Invece di convincere con evidenze scientifiche spesso difficilmente comprensibili ai profani, ha utilizzato i media digitali per forgiare un’immagine di medico e di uomo in grado di creare un alone di credibilità e rispetto attorno alla sua persona e, conseguentemente, anche intorno alle proprie posizioni in campo sanitario. Come gli scrivevano tanti follower affezionati, “sei un grande medico e un grande uomo, per questo ci fidiamo di te”.

Tale tecnica di persuasione ha funzionato a dovere per racimolare in poco tempo decine di migliaia di seguaci, pronti a sostenerlo a colpi di like e condivisioni, ma per il resto incapaci di argomentare se non tramite frasi fatte. Troppo spesso si sono segnalati per quel tipo di critica farcita di ignoranza, fake news e sloganismo che alla lunga finisce solo per rafforzare i bersagli della denuncia, i quali sono ben contenti della cortina fumogena di fuffa da dare in pasto a debunker e fact checker, lasciando così sullo sfondo le accuse più serie e fondate, quindi pericolose.

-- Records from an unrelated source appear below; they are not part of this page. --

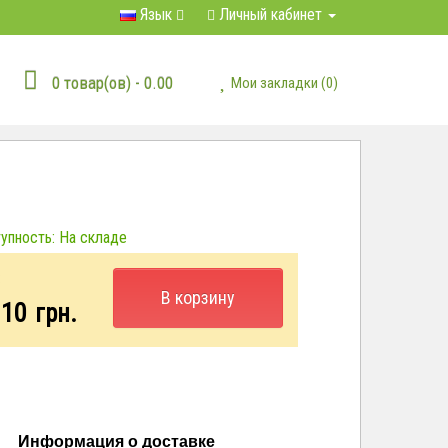
Язык
Личный кабинет
0 товар(ов) - 0.00
Мои закладки (0)
пность: На складе
:
В корзину
.10
грн.
Информация о доставке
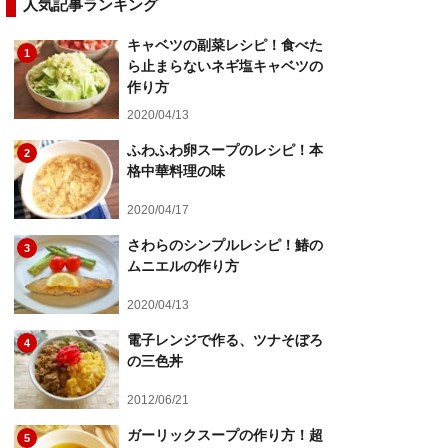
人気記事ランキング
キャベツの副菜レシピ！食べた
1
ら止まらないネギ塩キャベツの
作り方
2020/04/13
ふわふわ卵スープのレシピ！本
2
格中華料理の味
2020/04/17
さわらのシンプルレシピ！鰆の
3
ムニエルの作り方
2020/04/13
電子レンジで作る、ツナそぼろ
4
の三色丼
2012/06/21
ガーリックスープの作り方！超
5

In tanti, alla maniera di De Donno, si sono confrontati con poteri molto più grandi di loro, uscendo sconfitti dal confronto ma lasciando come preziosa eredità gli strumenti per una concreta crescita culturale, cioé quello che normalmente chiamiamo ‘pensiero critico’, ossia la capacità di ragionare al di sopra di schemi preconfezionati di qualunque tipo. Un contributo che il medico mantovano, purtroppo, non ha portato, avendo preferito anteporre le esigenze della comunicazione efficace a quelle della verità. 

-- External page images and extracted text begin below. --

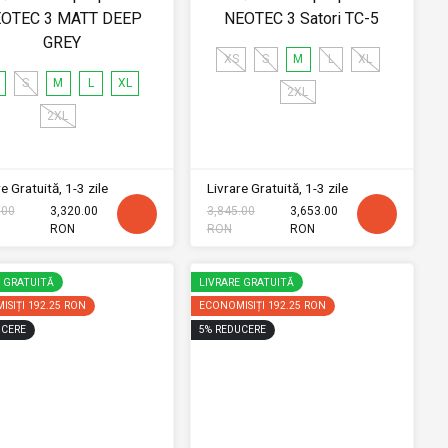
OTEC 3 MATT DEEP
NEOTEC 3 Satori TC-5
GREY
XS
S
M
L
XL
S
M
L
XL
2XL
2XL
e Gratuită, 1-3 zile
Livrare Gratuită, 1-3 zile
.00
3,320.00
3,845.00
3,653.00
RON
RON
RON
E GRATUITĂ
LIVRARE GRATUITĂ
ISIȚI
192.25 RON
ECONOMISIȚI
192.25 RON
CERE
5
%
REDUCERE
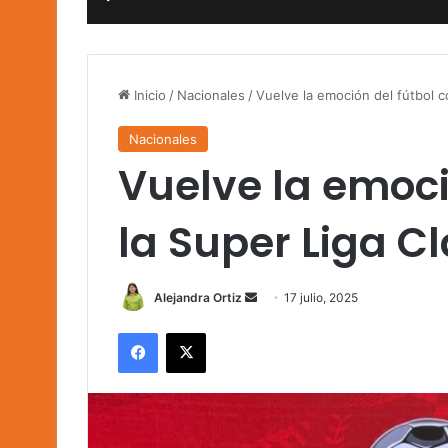
Inicio
/
Nacionales
/
Vuelve la emoción del fútbol c
Nacionales
Vuelve la emoci
la Super Liga C
Send
Alejandra Ortiz
17 julio, 2025
an
Facebook
X
email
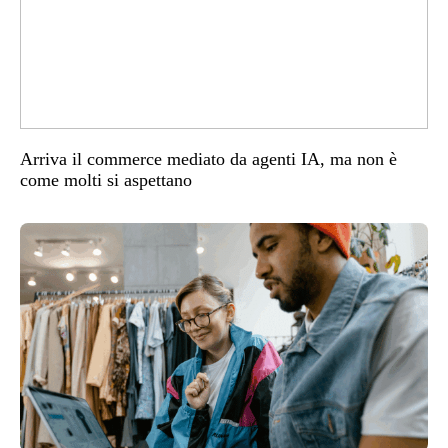
Arriva il commerce mediato da agenti IA, ma non è
come molti si aspettano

Così facendo, De Donno ha ottenuto la popolarità degli influencer, ma anche il loro tipo di pubblico, per il quale tutto si riduce a seguire il proprio guru e a diffonderne il Verbo sotto forma di slogan, meme e hashtag. Gente che avrà anche abbandonato il ‘lavaggio del cervello di televisioni e giornali’ ma solo per sposare quello che mi piace chiamare ‘mainstream alternativo‘, opposto nei contenuti però altrettanto dogmatico e poco propenso all’apertura mentale.

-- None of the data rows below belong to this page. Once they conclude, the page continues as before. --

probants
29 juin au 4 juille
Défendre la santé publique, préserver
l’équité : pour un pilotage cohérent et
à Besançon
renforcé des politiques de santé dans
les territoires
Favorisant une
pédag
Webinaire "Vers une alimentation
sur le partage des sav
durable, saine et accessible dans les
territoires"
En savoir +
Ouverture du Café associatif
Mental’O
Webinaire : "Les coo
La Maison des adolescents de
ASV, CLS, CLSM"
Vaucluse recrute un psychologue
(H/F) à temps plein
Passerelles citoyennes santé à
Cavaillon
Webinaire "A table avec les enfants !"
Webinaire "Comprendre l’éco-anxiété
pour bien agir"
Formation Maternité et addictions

Oggi, la narrazione ‘alternativa’ insiste ancora a presentare il plasma come la cura definitiva contro il coronavirus o addirittura ipotizza un complotto per eliminare il medico mantovano inscenando un finto suicidio: tutte farneticazioni che ostacolano qualsiasi serio tentativo di far luce sulle vere zone d’ombra che coinvolgono la vicenda del plasma iperimmune e, quindi, ne impediscono pure ogni possibile riabilitazione.

Insomma, la triste storia di Giuseppe De Donno forse non ci illumina granché sulla via da seguire, ma ci dice molto su quella da evitare.